Page images and extracted text:
::::

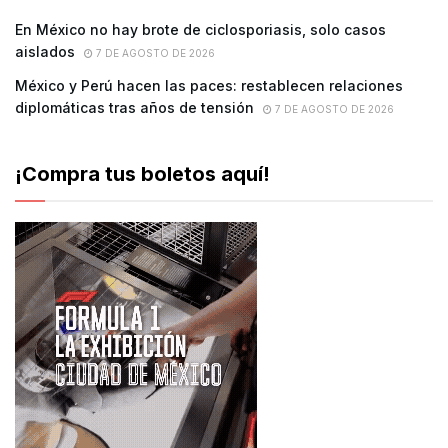
En México no hay brote de ciclosporiasis, solo casos
aislados
7 DE AGOSTO DE 2026
México y Perú hacen las paces: restablecen relaciones
diplomáticas tras años de tensión
7 DE AGOSTO DE 2026
¡Compra tus boletos aquí!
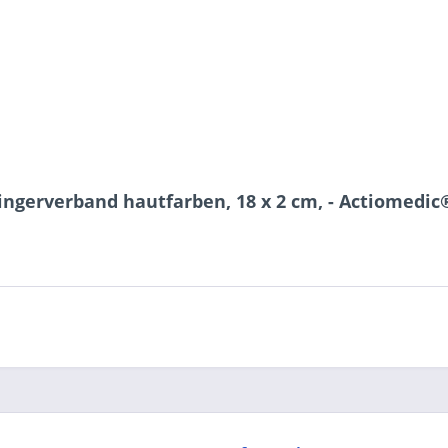
ingerverband hautfarben, 18 x 2 cm, - Actiomedic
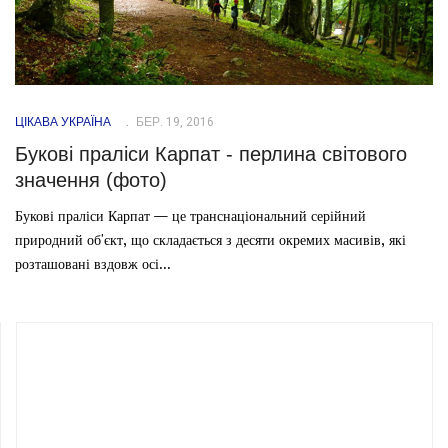
ЦІКАВА УКРАЇНА
БЕР. 19, 2016
Букові праліси Карпат - перлина світового
значення (фото)
Букові праліси Карпат — це транснаціональний серійний
природний об'єкт, що складається з десяти окремих масивів, які
розташовані вздовж осі...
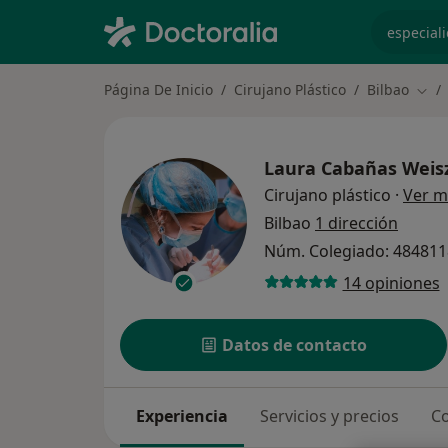
especiali
Página De Inicio
Cirujano Plástico
Bilbao
Camb
Laura Cabañas Weis
Cirujano plástico
·
Ver m
Bilbao
1 dirección
Núm. Colegiado: 48481
14 opiniones
Datos de contacto
Experiencia
Servicios y precios
Co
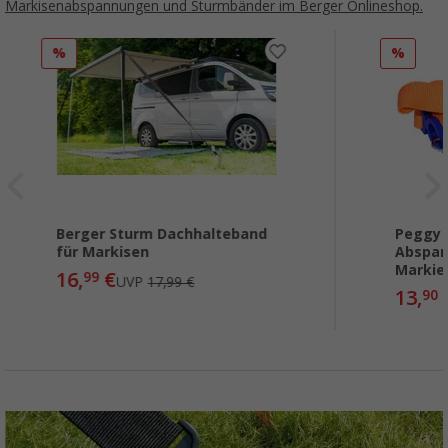
Markisenabspannungen und Sturmbänder im Berger Onlineshop.
%
%
Berger Sturm Dachhalteband
Peggy 
für Markisen
Abspan
Markie
16,
€
99
UVP
17,99 €
13,
90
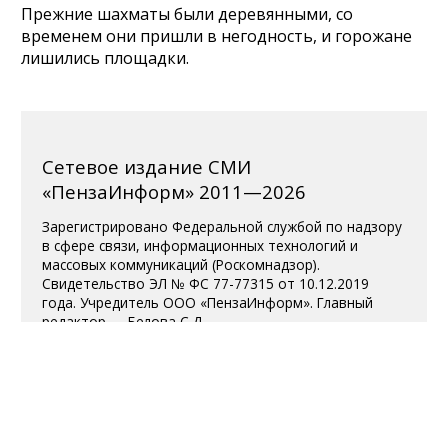
Прежние шахматы были деревянными, со
временем они пришли в негодность, и горожане
лишились площадки.
Сетевое издание СМИ
«ПензаИнформ» 2011—2026
Зарегистрировано Федеральной службой по надзору
в сфере связи, информационных технологий и
массовых коммуникаций (Роскомнадзор).
Свидетельство ЭЛ № ФС 77-77315 от 10.12.2019
года. Учредитель ООО «ПензаИнформ». Главный
редактор — Белова С.Д.
Телефон редакции 8 (8412) 238-001, e-mail:
editor@penzainform.ru
Для читателей старше 18 лет.
Полная версия
|
Пользовательское
соглашение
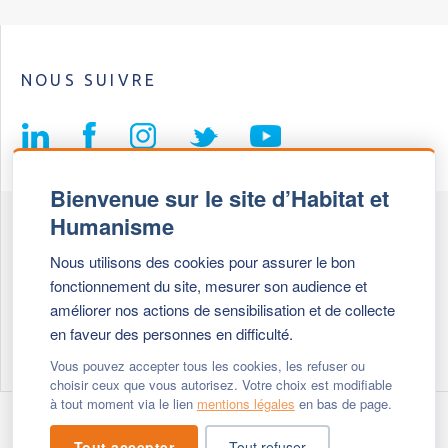
NOUS SUIVRE
Bienvenue sur le site d’Habitat et
Humanisme
Fédération Habitat et Humanisme
Nous utilisons des cookies pour assurer le bon
69, chemin de Vassieux
fonctionnement du site, mesurer son audience et
69647 Caluire et Cuire cedex
améliorer nos actions de sensibilisation et de collecte
en faveur des personnes en difficulté.
Tél :
+ 33 (0)4 72 27 42 58
Vous pouvez accepter tous les cookies, les refuser ou
choisir ceux que vous autorisez. Votre choix est modifiable
à tout moment via le lien
mentions légales
en bas de page.
Modifier vos cookies
- © 2026 Habitat & Humanisme
Tout accepter
Tout refuser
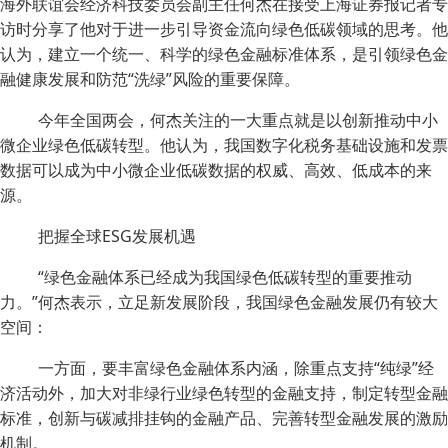
海外联谊会经济科技委员会副主任何杰在接受上海证券报记者专
访时分享了他对于进一步引导资金流向绿色低碳领域的思考。他
认为，建立一个统一、科学的绿色金融标准体系，是引领绿色金
融健康发展和防范“洗绿”风险的重要保障。
今年全国两会，何杰关注的一大重点就是以创新推动中小
微企业绿色低碳转型。他认为，我国数字化税务基础设施和发票
数据可以成为中小微企业低碳数据的权威、高效、低成本的来
源。
把握全球ESG发展机遇
“绿色金融体系已经成为我国绿色低碳转型的重要推动
力。”何杰表示，立足新发展阶段，我国绿色金融发展仍有较大
空间：
一方面，要丰富绿色金融体系内涵，除重点支持“纯绿”经
济活动外，加大对非绿行业绿色转型的金融支持，制定转型金融
标准，创新与碳减排挂钩的金融产品、完善转型金融发展的激励
机制。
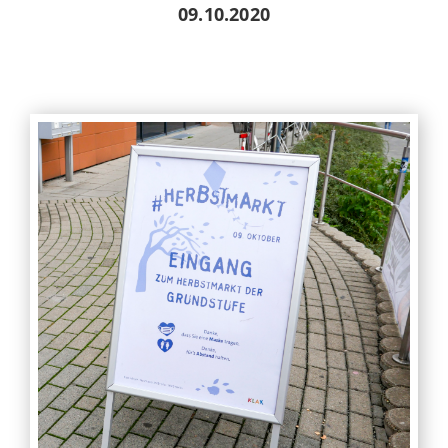
09.10.2020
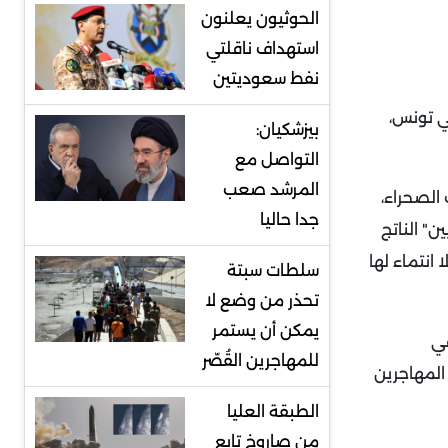
الحوثيون يعلنون
استهداف ناقلتي
نفط سعوديتين
ي تونس،
بيزشكيان:
التواصل مع
المرشد صعب
نوب الصحراء،
جدا حاليا
ن" الناتج
انتماء لها
سلطات سبتة
تحذر من وضع لا
يمكن أن يستمر
في
للمهاجرين القُصّر
المهاجرين
الطبقة العليا
من صاروخ تابع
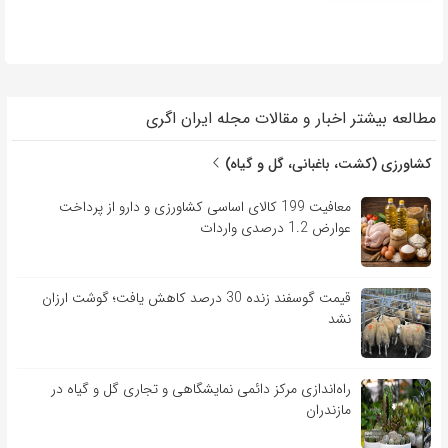
مطالعه بیشتر اخبار و مقالات مجله ایران اگری
کشاورزی (کشت، باغبانی، گل و گیاه)
معافیت 199 کالای اساسی کشاورزی و دارو از پرداخت
عوارض 1.2 درصدی واردات
قیمت گوسفند زنده 30 درصد کاهش یافت؛ گوشت ارزان
نشد
راه‌اندازی مرکز دائمی نمایشگاهی و تجاری گل و گیاه در
مازندران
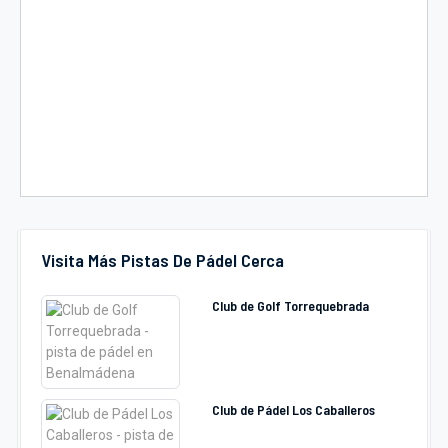
Visita Más Pistas De Pádel Cerca
Club de Golf Torrequebrada
Club de Pádel Los Caballeros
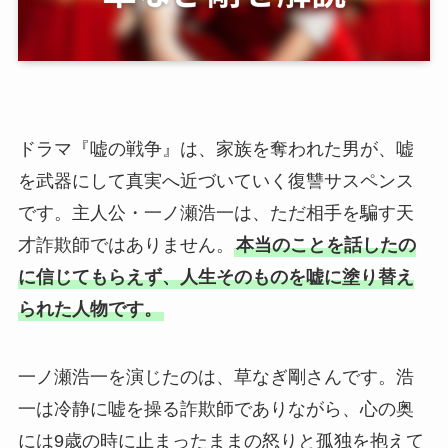
ドラマ『嘘の戦争』は、家族を奪われた男が、嘘
を武器にして真実へ近づいていく復讐サスペンス
です。主人公・一ノ瀬浩一は、ただ相手を騙す天
才詐欺師ではありません。
本当のことを話したの
に信じてもらえず、人生そのものを嘘に塗り替え
られた人物です。
一ノ瀬浩一を演じたのは、草なぎ剛さんです。浩
一は冷静に嘘を操る詐欺師でありながら、心の奥
には9歳の時に止まったままの怒りと孤独を抱えて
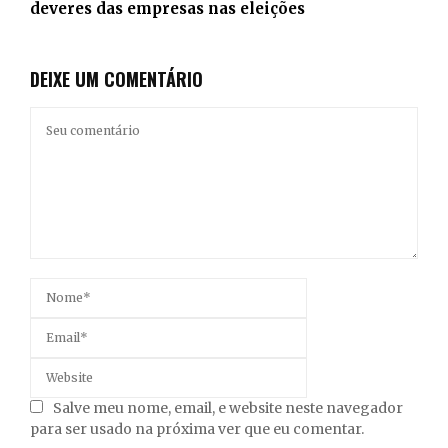
deveres das empresas nas eleições
DEIXE UM COMENTÁRIO
Salve meu nome, email, e website neste navegador
para ser usado na próxima ver que eu comentar.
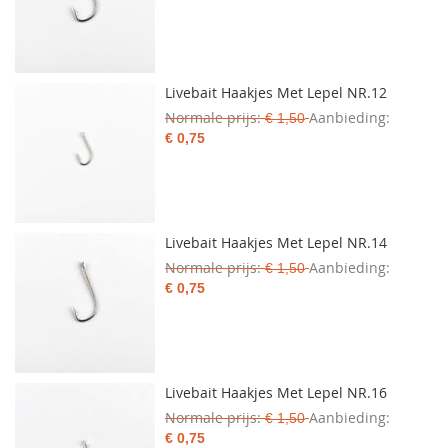
Livebait Haakjes Met Lepel NR.12
Normale prijs
Aanbieding
€ 1,50
€ 0,75
Livebait Haakjes Met Lepel NR.14
Normale prijs
Aanbieding
€ 1,50
€ 0,75
Livebait Haakjes Met Lepel NR.16
Normale prijs
Aanbieding
€ 1,50
€ 0,75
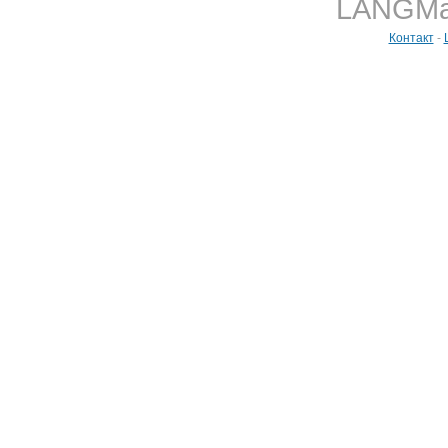
LANGMast
Контакт
-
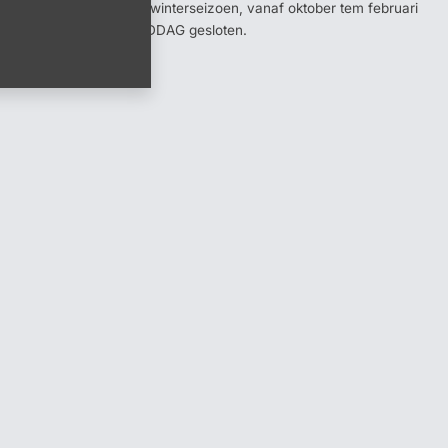
Opgelet ! Tijdens het winterseizoen, vanaf oktober tem februari
op ZATERDAG NAMIDDAG gesloten.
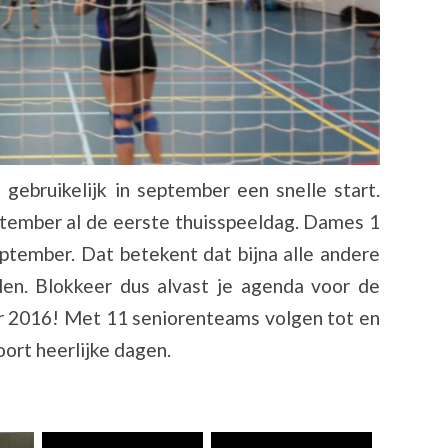
gebruikelijk in september een snelle start.
tember al de eerste thuisspeeldag. Dames 1
ptember. Dat betekent dat bijna alle andere
en. Blokkeer dus alvast je agenda voor de
r 2016! Met 11 seniorenteams volgen tot en
ort heerlijke dagen.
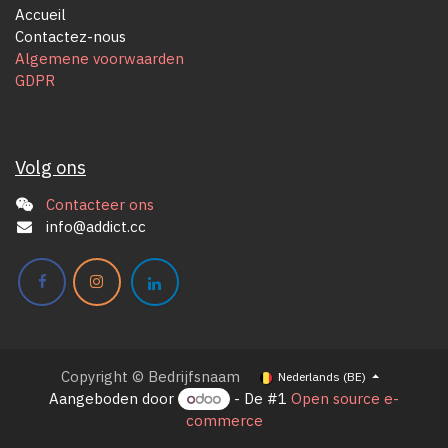
Accueil
Contactez-nous
Algemene voorwaarden
GDPR
Volg ons
Contacteer ons
info@addict.cc
Copyright © Bedrijfsnaam
Nederlands (BE)
Aangeboden door
- De #1
Open source e-
commerce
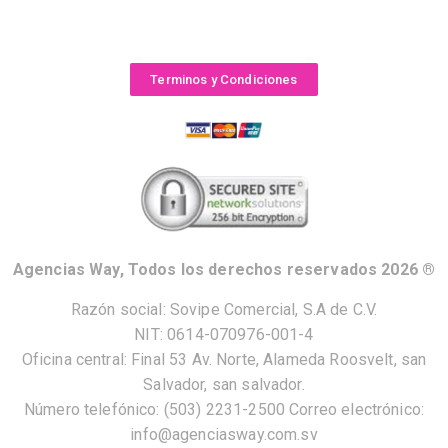
Terminos y Condiciones
Agencias Way, Todos los derechos reservados 2026 ®
Razón social: Sovipe Comercial, S.A de C.V.
NIT: 0614-070976-001-4
Oficina central: Final 53 Av. Norte, Alameda Roosvelt, san
Salvador, san salvador.
Número telefónico: (503) 2231-2500 Correo electrónico:
info@agenciasway.com.sv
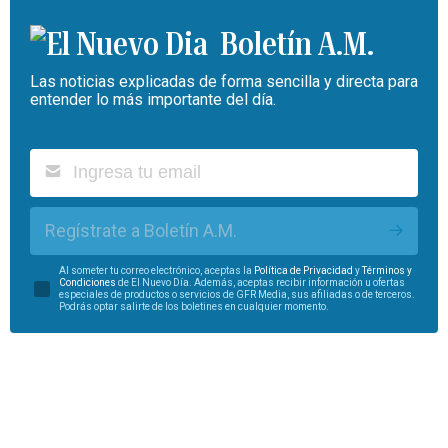
Boletín A.M.
Las noticias explicadas de forma sencilla y directa para
entender lo más importante del día.
Regístrate a Boletín A.M.
Al someter tu correo electrónico, aceptas la
Política de Privacidad
y
Términos y
Condiciones
de El Nuevo Día. Además, aceptas recibir información u ofertas
especiales de productos o servicios de GFR Media, sus afiliadas o de terceros.
Podrás optar salirte de los boletines en cualquier momento.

::::

Every line from the top of the entries through the line that holds "Свидетельство ЭЛ № ФС 77-77315 от 10.12.2019" is to be quoted exactly, please, and nothing else; omit the pictures.

En México no hay brote de ciclosporiasis, solo casos
aislados
7 DE AGOSTO DE 2026
México y Perú hacen las paces: restablecen relaciones
diplomáticas tras años de tensión
7 DE AGOSTO DE 2026
¡Compra tus boletos aquí!
ingerverband hautfarben, 18 x 2 cm, - Actiomedic
ЦІКАВА УКРАЇНА
БЕР. 19, 2016
Букові праліси Карпат - перлина світового
значення (фото)
Букові праліси Карпат — це транснаціональний серійний
природний об'єкт, що складається з десяти окремих масивів, які
розташовані вздовж осі...
especiali
Página De Inicio
Cirujano Plástico
Bilbao
Camb
Laura Cabañas Weis
Cirujano plástico
·
Ver m
Bilbao
1 dirección
Núm. Colegiado: 48481
14 opiniones
Datos de contacto
Experiencia
Servicios y precios
Co
Markisenabspannungen und Sturmbänder im Berger Onlineshop.
%
%
Berger Sturm Dachhalteband
Peggy 
für Markisen
Abspan
Markie
16,
€
99
UVP
17,99 €
13,
90
Прежние шахматы были деревянными, со
временем они пришли в негодность, и горожане
лишились площадки.
Сетевое издание СМИ
«ПензаИнформ» 2011—2026
Зарегистрировано Федеральной службой по надзору
в сфере связи, информационных технологий и
массовых коммуникаций (Роскомнадзор).
Свидетельство ЭЛ № ФС 77-77315 от 10.12.2019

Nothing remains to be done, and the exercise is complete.